Update the lines from the start through the line that contains "strachu, že zablúdite.", replacing "Gudauri" with "Bakuriani" and changing nothing else. Give only those lines, and leave the pictures out.
##### DATA SHOWN
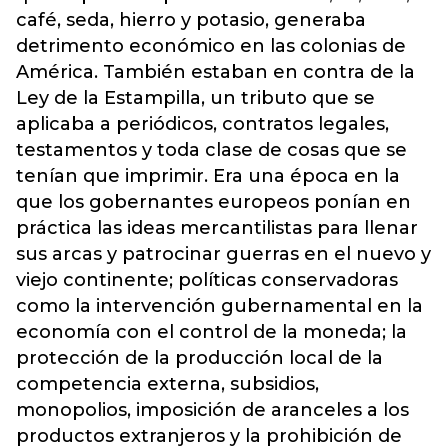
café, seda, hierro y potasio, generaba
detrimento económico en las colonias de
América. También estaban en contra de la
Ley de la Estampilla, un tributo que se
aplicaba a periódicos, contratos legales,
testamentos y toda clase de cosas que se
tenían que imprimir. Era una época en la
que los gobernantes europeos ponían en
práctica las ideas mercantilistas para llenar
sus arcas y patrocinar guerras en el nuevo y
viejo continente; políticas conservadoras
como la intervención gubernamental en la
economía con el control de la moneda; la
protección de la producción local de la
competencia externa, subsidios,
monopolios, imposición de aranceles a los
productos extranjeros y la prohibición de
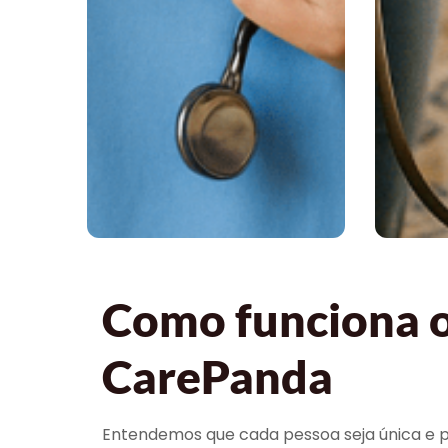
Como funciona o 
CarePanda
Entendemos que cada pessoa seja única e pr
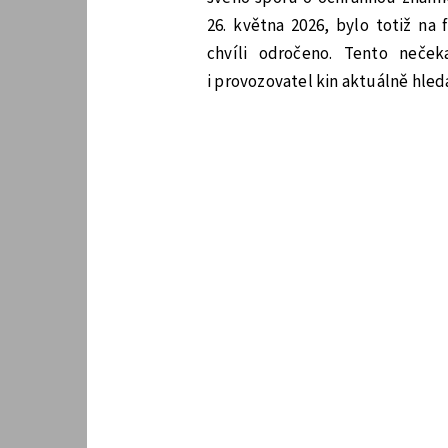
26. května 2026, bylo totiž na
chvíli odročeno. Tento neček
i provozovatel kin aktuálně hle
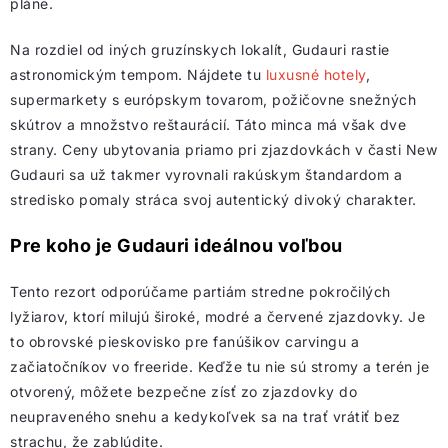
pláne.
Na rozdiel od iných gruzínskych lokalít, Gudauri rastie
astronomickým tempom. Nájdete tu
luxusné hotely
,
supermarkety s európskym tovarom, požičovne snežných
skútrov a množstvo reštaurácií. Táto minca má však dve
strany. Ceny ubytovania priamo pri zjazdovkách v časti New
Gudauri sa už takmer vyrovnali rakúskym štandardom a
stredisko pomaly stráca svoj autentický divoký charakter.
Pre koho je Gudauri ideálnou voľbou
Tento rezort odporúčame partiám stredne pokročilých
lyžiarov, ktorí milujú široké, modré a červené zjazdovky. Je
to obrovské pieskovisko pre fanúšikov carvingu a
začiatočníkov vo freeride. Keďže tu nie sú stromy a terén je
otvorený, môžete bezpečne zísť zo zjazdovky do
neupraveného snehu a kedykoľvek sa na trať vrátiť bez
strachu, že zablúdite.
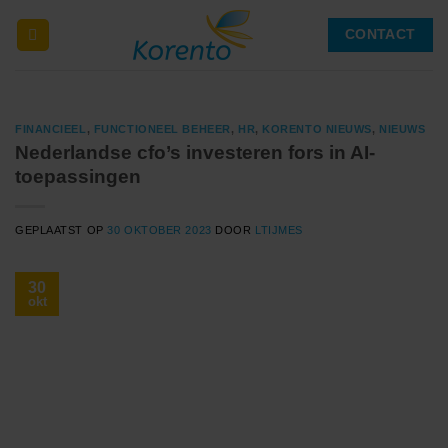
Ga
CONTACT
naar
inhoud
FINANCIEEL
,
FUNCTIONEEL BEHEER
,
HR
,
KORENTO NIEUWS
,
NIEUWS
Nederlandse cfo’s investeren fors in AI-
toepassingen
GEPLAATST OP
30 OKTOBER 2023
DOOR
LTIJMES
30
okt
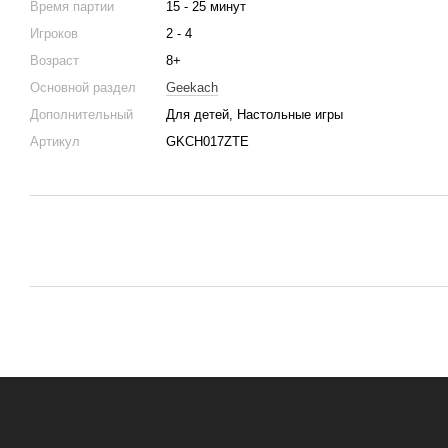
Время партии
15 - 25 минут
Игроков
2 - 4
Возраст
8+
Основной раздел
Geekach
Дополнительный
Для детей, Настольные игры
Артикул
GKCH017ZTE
##########
● ANSWER SECTION:
café, seda, hierro y potasio, generaba
detrimento económico en las colonias de
América. También estaban en contra de la
Ley de la Estampilla, un tributo que se
aplicaba a periódicos, contratos legales,
testamentos y toda clase de cosas que se
tenían que imprimir. Era una época en la
que los gobernantes europeos ponían en
práctica las ideas mercantilistas para llenar
sus arcas y patrocinar guerras en el nuevo y
viejo continente; políticas conservadoras
como la intervención gubernamental en la
economía con el control de la moneda; la
protección de la producción local de la
competencia externa, subsidios,
monopolios, imposición de aranceles a los
productos extranjeros y la prohibición de
Como funciona o 
CarePanda
Entendemos que cada pessoa seja única e pr
26. května 2026, bylo totiž na
chvíli odročeno. Tento neček
i provozovatel kin aktuálně hle
pláne.
Na rozdiel od iných gruzínskych lokalít, Bakuriani rastie
astronomickým tempom. Nájdete tu
luxusné hotely
,
supermarkety s európskym tovarom, požičovne snežných
skútrov a množstvo reštaurácií. Táto minca má však dve
strany. Ceny ubytovania priamo pri zjazdovkách v časti New
Bakuriani sa už takmer vyrovnali rakúskym štandardom a
stredisko pomaly stráca svoj autentický divoký charakter.
Pre koho je Bakuriani ideálnou voľbou
Tento rezort odporúčame partiám stredne pokročilých
lyžiarov, ktorí milujú široké, modré a červené zjazdovky. Je
to obrovské pieskovisko pre fanúšikov carvingu a
začiatočníkov vo freeride. Keďže tu nie sú stromy a terén je
otvorený, môžete bezpečne zísť zo zjazdovky do
neupraveného snehu a kedykoľvek sa na trať vrátiť bez
strachu, že zablúdite.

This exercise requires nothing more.